Estratto del testo:
La psicanalista Wolff scrisse come tutto l’impianto Mariano e l’immagine di Chiesa Madre, rischia di far diventare i suoi servi dei castrati. Come mostra la teologa e psicologa, l’uomo che resta infantilmente legato alla madre viene soprattutto privato della sua potenza maschile. “L’odierna presa di posizione contro il celibato non è da intendere principalmente nel senso della morale, ma come protesta contro il cosciente mantenimento del legame materno, contro il non-dover diventar adulti” (Wolff, Gesù, la maschilità esemplare, 233).

Oltre alla maternità e alla paternità, presenti e indispensabili anche nel mondo animale, esiste un rapporto all’altro diverso. Un piano orizzontale. “Andare verso l’altro, accoglierlo in sé, aprono dimensioni non verticali nel rapporto all’umano e al divino”. (Irigaray, 101).“Questo ha limitato a lungo il nostro modo di concepire le relazioni e la possibilità di relazioni con l’altro che chiedessero di uscire dal proprio mondo e non assoggettare l’altro a sé e ad esso” (Irigaray,  56). La circolarità tra i due ruoli di padre e madre chiara alla dialettica, secondo la filosofa, oblia ogni possibilità di cominciamento.

Un verticalismo esercitato senza una familiarità con l’orizzontalità, sia nelle relazioni che nel governo che nella vita spirituale, è carico di soprusi, abusi psicologici e pastorali. Impedisce di vedere e di lasciarsi vedere. Soprattutto, tende ad un farsi forte con i deboli, senza preoccuparsi della loro crescita. È sostegno dello status quo anche quanto esso non ha più fondamenta, non trova più corrispondenza con la realtà circostante. Oppure è delega assoluta e fideistica, o formale e di facciata per poter occupare le zone grigie che la situazione garantisce, al fine di trarne una qualche soddisfazione o ritorno personale.

Si evidenza qui una dipendenza dalla paura della vulnerabilità che spinge il verticale sull’orizzontale. Porsi in cima (pastore/lerader) o in fondo (gregge/follower) al modello verticale protegge dal mostrarsi. Parole: analisi, piano, programmazione, progetto, disegno, provvidenza, madre, pastore, figliuolo/a, padre/madre.

Istruzioni del compito: Prosegua il testo sul rapporto tra verticalità e orizzontalità nelle relazioni, a partire dall'ultima frase riportata. Le righe provengono da una fonte distinta dal testo.

Dati disponibili:
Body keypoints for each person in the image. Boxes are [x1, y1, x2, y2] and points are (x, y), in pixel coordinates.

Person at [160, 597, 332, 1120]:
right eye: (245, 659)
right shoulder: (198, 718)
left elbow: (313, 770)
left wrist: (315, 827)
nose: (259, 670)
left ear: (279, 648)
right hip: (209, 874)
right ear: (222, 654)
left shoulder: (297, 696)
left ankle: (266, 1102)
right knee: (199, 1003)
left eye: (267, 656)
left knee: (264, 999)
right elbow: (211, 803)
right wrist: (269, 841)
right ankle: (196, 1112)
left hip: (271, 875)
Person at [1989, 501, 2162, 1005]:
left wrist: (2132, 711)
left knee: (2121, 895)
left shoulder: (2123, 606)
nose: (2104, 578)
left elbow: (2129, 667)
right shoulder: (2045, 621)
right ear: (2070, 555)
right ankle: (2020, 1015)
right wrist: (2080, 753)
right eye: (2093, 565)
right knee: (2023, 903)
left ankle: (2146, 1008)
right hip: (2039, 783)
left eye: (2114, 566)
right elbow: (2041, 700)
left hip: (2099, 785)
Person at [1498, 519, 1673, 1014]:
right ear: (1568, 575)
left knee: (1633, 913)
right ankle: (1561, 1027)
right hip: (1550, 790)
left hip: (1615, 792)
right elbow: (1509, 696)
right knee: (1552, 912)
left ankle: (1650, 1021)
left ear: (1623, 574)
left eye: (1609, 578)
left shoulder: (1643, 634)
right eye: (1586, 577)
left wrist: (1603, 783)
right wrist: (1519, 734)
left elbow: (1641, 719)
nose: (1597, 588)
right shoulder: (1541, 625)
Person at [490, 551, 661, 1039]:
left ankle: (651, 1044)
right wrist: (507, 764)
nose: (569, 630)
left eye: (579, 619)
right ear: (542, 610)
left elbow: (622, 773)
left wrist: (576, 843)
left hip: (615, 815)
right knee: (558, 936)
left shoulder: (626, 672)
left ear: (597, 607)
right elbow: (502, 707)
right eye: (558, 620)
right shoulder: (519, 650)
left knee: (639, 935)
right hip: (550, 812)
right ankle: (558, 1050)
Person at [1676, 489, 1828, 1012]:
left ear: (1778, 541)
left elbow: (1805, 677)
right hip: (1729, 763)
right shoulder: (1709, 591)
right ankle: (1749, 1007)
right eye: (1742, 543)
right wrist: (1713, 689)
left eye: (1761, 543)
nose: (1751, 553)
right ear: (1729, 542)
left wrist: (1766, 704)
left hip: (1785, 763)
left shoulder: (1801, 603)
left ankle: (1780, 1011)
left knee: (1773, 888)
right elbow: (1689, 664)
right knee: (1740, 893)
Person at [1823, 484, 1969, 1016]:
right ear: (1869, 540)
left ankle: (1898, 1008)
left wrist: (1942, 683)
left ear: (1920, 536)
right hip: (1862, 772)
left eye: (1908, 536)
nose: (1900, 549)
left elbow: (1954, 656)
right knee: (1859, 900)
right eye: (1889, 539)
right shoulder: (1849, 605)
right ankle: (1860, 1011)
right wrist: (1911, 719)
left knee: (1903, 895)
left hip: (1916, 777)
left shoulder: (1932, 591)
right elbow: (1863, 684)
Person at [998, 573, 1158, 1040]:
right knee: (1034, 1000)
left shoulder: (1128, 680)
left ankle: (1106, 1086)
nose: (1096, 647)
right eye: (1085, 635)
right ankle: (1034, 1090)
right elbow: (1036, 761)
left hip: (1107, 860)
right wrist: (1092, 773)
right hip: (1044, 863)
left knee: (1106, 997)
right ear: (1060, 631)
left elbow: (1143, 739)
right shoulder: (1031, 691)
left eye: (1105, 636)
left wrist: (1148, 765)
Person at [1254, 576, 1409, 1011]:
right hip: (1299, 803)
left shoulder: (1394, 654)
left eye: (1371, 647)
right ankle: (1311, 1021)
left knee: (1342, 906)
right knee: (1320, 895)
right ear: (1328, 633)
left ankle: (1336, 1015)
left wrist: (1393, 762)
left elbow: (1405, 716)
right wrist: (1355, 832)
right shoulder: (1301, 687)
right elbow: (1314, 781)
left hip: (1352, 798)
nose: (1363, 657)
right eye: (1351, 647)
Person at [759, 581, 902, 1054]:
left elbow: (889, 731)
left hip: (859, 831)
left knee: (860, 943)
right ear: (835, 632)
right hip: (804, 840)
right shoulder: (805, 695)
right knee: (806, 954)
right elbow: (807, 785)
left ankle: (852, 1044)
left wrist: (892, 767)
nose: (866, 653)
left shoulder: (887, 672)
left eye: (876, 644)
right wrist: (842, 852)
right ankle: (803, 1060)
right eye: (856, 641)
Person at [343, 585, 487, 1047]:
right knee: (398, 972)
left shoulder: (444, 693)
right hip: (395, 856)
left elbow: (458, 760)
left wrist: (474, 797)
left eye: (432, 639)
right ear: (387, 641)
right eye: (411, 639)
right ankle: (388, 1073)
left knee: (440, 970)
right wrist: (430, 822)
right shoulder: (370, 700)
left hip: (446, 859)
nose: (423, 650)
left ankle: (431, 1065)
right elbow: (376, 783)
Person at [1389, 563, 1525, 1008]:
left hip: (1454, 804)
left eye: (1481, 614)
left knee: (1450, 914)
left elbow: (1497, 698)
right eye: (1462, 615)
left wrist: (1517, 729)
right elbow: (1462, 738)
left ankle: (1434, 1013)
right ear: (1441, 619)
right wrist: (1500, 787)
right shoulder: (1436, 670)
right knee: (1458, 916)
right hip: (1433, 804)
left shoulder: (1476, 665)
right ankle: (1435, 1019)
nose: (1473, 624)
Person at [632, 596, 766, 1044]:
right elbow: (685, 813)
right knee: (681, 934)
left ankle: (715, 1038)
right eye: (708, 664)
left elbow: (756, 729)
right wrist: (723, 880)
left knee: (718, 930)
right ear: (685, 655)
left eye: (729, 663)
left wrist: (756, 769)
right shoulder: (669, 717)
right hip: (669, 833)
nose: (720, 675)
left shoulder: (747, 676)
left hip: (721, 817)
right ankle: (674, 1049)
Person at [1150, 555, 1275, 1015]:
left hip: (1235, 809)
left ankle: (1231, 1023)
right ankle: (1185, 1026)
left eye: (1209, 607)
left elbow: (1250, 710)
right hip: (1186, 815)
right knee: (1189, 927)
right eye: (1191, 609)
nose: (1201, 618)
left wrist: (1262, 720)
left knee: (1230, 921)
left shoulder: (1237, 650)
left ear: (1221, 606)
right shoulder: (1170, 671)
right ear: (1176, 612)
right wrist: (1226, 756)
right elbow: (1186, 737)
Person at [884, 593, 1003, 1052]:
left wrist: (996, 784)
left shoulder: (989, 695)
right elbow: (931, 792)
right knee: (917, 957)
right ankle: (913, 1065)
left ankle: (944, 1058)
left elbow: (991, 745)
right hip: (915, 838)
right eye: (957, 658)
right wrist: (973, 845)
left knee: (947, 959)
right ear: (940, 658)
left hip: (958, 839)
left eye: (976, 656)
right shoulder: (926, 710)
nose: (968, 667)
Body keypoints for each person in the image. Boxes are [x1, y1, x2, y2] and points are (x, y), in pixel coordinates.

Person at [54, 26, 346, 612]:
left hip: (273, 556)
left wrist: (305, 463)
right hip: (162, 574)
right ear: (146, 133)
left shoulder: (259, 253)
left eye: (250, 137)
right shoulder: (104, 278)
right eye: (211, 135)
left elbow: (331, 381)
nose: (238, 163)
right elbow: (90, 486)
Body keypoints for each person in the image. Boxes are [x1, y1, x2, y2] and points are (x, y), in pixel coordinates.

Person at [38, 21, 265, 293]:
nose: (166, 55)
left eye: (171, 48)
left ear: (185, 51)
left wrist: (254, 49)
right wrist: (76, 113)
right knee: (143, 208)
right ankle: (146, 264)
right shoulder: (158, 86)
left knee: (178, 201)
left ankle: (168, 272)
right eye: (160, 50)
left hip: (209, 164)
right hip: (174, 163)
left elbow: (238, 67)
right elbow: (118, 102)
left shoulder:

Risposta:
Circolarità superiore alla discontinuità: la visibilità totalitaria

La circonferenza e la circolarità si contrappongono alla frattura e alla discontinuità, il prevedibile e il ripetibile al divenire e all’inaudito, al non ancora udito, obbedito.

Il cerchio garantisce la linearità, la ripetizione, la piena visibilità. Non ci sono increspature nel suo profilarsi nel tempo, non ci sono insenature o rientranze nelle quali sostare o rigenerarsi. È il dominio del visibile e del nominabile. Come scriveva il teologo e poeta Ruben Alves: ‘La piena visibilità è totalitaria’. Vista e udito sono stati eletti nella nostra società come i fedeli alleati nella relazione con il reale, a scapito degli altri sensi fisici e interiori.

“Il cerchio essendo già chiuso: in ogni punto, inizio e fine coincidono, ma a prezzo di un abisso”. (Irigaray 18). Alla circolarità della sfera papa Francesco opponeva il poliedro. L’irregolarità, la disunità armonizzata da un centro condiviso.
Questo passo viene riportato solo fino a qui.